(EXERCISE MATERIAL):
== == ==
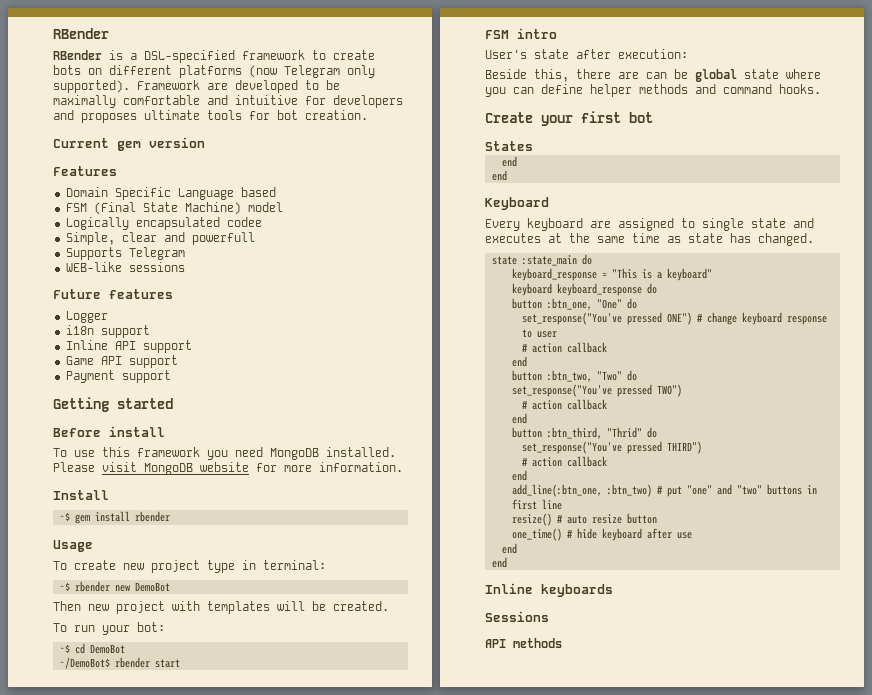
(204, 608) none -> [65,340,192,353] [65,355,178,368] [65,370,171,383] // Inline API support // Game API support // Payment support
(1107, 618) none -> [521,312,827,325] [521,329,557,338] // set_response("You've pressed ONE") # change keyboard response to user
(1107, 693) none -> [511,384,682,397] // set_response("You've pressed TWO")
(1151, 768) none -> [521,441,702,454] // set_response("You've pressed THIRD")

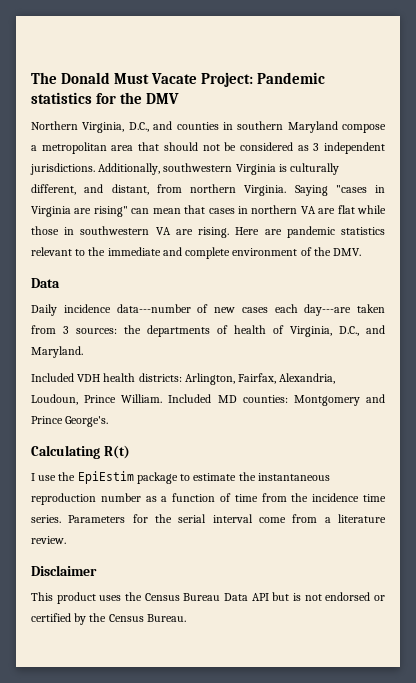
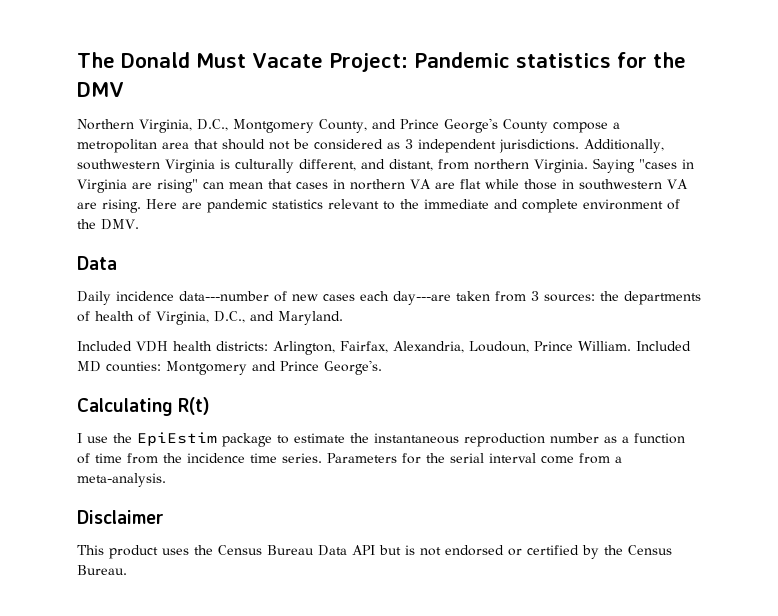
[153,121,338,133] and counties in southern Maryland -> [233,118,548,133] Montgomery County, and Prince George's County
[338,514,386,523] [31,536,66,544] literature review. -> [77,473,166,487] meta-analysis.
== == ==
(TASK STATEMENT): Word for word, return all the entries and skip their pictures.

(WRITTEN ANSWER):
(204, 608) none -> [65,340,192,353] [65,355,178,368] [65,370,171,383] // Inline API support // Game API support // Payment support
(1107, 618) none -> [521,312,827,325] [521,329,557,338] // set_response("You've pressed ONE") # change keyboard response to user
(1107, 693) none -> [511,384,682,397] // set_response("You've pressed TWO")
(1151, 768) none -> [521,441,702,454] // set_response("You've pressed THIRD")

[153,121,338,133] and counties in southern Maryland -> [233,118,548,133] Montgomery County, and Prince George's County
[338,514,386,523] [31,536,66,544] literature review. -> [77,473,166,487] meta-analysis.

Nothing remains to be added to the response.